Wednesday 5 August 2009

10 Trillion Reasons Why there Should be No Bank Bonuses

After the impassioned plea by bank CEOs for our understanding as to why investment bankers and the like should be awarded unfeasible bonuses in likening them to star performers on the football field or in movies, sobering reality arrives in the form of a report prepared by the IMF for the G20 Summit in September.

The IMF says that the cost to Governments globally for the Credit Crunch - remember not taxpayers but investment bankers caused this - has been $10 trillion so far. Think about that - it 10,000 times $1bn. The bulk has been coughed up by rich countries, 92% of it, but a large chunk has fallen on developing nations who can least afford it, as their clever little bankers wanted to share in the bonus bonanzas too.
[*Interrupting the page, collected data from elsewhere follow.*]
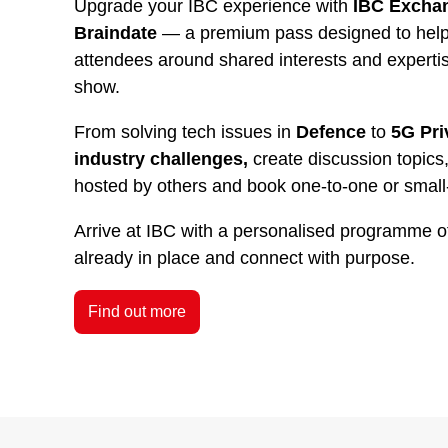
Upgrade your IBC experience with
IBC Exchan
Braindate
— a premium pass designed to help 
attendees around shared interests and experti
show.
From solving tech issues in
Defence
to
5G Pri
industry challenges,
create discussion topics,
hosted by others and book one-to-one or small
Arrive at IBC with a personalised programme o
already in place and connect with purpose.
Find out more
The profits that banks are whining about bonuses on are just a few 10s of $billions and fail to make any, even minor, dent in the incredible losses they have drummed up.

There have been $1.1tn of capital injections, $1.9tn of asset purchasing, $4.6tn of guarantees and $2.5tn of liquidity provision - numbers which defy belief and the ability of most calculators to comprehend. It seems bankers can't either.

You see, they would have us believe that we should forget all that cost that has to be met by us, even though a chunk will be reclaimed when the economies recover, supposedly. They would also have us believe that the clever people who created this mess really deserve our largesse in the form of vast bonuses and that we should kneel at their feet, kiss their backsides and not get uppity when they pay hundreds of thousands and millions to themselves for the risks they take.

Another taste of reality from the IMF, whether you believe the actuals or not is neither here nor there, the fact is they say there are more problems ahead. The IMF reckons that government debt will be 239% of GDP by 2014 in Japan, it will be 132% in Italy, 112% in the USA and 99.7% in the UK - slightly out from Darling's estimates. While this may seem excessive as it means a doubling of the current debt situation in the UK, but Darling hasn't got a prediction right so far, horribly undercalling debt at every try to date.

The IMF bemoans a 'lack of policy credibility' which is making fiscal expansion less effective and is increasing interest rates and risk. I would say that by instigating largely the same fiscal policies as before seriously increases risks - but what do I know?